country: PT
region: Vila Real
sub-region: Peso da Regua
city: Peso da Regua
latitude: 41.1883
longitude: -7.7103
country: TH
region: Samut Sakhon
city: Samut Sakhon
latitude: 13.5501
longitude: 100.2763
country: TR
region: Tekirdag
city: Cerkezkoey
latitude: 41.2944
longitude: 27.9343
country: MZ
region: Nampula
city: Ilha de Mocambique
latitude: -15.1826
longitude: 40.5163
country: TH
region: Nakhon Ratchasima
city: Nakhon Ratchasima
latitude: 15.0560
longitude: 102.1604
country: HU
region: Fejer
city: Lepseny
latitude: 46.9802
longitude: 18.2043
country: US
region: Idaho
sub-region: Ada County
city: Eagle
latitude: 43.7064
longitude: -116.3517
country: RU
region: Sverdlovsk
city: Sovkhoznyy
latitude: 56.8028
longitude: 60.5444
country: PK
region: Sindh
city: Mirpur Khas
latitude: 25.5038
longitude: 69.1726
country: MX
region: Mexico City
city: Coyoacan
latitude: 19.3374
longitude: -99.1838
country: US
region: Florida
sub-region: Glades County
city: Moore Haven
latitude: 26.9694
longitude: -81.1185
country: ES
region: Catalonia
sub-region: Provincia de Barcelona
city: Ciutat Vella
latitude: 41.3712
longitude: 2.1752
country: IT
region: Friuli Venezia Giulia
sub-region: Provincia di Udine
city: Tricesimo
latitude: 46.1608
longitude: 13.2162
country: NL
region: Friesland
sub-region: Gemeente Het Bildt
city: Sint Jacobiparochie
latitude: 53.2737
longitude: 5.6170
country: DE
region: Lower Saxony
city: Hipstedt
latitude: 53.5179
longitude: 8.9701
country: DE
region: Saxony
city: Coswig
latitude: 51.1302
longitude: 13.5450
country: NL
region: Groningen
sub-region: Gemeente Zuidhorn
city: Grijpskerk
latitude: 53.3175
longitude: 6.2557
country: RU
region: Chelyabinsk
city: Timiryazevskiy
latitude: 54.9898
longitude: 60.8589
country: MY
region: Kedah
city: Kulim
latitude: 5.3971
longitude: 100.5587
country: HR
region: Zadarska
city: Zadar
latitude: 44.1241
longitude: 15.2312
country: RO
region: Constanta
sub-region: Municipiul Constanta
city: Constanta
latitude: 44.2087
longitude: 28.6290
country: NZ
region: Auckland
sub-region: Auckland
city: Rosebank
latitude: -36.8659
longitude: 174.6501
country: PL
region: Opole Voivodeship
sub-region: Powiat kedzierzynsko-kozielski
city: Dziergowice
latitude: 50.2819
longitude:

--

■ **REQUIRED TASK**: Print every line of the rows above word for word, leaving nothing out and changing nothing.

■ **TASK RESULT**:
country: PT
region: Vila Real
sub-region: Peso da Regua
city: Peso da Regua
latitude: 41.1883
longitude: -7.7103
country: TH
region: Samut Sakhon
city: Samut Sakhon
latitude: 13.5501
longitude: 100.2763
country: TR
region: Tekirdag
city: Cerkezkoey
latitude: 41.2944
longitude: 27.9343
country: MZ
region: Nampula
city: Ilha de Mocambique
latitude: -15.1826
longitude: 40.5163
country: TH
region: Nakhon Ratchasima
city: Nakhon Ratchasima
latitude: 15.0560
longitude: 102.1604
country: HU
region: Fejer
city: Lepseny
latitude: 46.9802
longitude: 18.2043
country: US
region: Idaho
sub-region: Ada County
city: Eagle
latitude: 43.7064
longitude: -116.3517
country: RU
region: Sverdlovsk
city: Sovkhoznyy
latitude: 56.8028
longitude: 60.5444
country: PK
region: Sindh
city: Mirpur Khas
latitude: 25.5038
longitude: 69.1726
country: MX
region: Mexico City
city: Coyoacan
latitude: 19.3374
longitude: -99.1838
country: US
region: Florida
sub-region: Glades County
city: Moore Haven
latitude: 26.9694
longitude: -81.1185
country: ES
region: Catalonia
sub-region: Provincia de Barcelona
city: Ciutat Vella
latitude: 41.3712
longitude: 2.1752
country: IT
region: Friuli Venezia Giulia
sub-region: Provincia di Udine
city: Tricesimo
latitude: 46.1608
longitude: 13.2162
country: NL
region: Friesland
sub-region: Gemeente Het Bildt
city: Sint Jacobiparochie
latitude: 53.2737
longitude: 5.6170
country: DE
region: Lower Saxony
city: Hipstedt
latitude: 53.5179
longitude: 8.9701
country: DE
region: Saxony
city: Coswig
latitude: 51.1302
longitude: 13.5450
country: NL
region: Groningen
sub-region: Gemeente Zuidhorn
city: Grijpskerk
latitude: 53.3175
longitude: 6.2557
country: RU
region: Chelyabinsk
city: Timiryazevskiy
latitude: 54.9898
longitude: 60.8589
country: MY
region: Kedah
city: Kulim
latitude: 5.3971
longitude: 100.5587
country: HR
region: Zadarska
city: Zadar
latitude: 44.1241
longitude: 15.2312
country: RO
region: Constanta
sub-region: Municipiul Constanta
city: Constanta
latitude: 44.2087
longitude: 28.6290
country: NZ
region: Auckland
sub-region: Auckland
city: Rosebank
latitude: -36.8659
longitude: 174.6501
country: PL
region: Opole Voivodeship
sub-region: Powiat kedzierzynsko-kozielski
city: Dziergowice
latitude: 50.2819
longitude:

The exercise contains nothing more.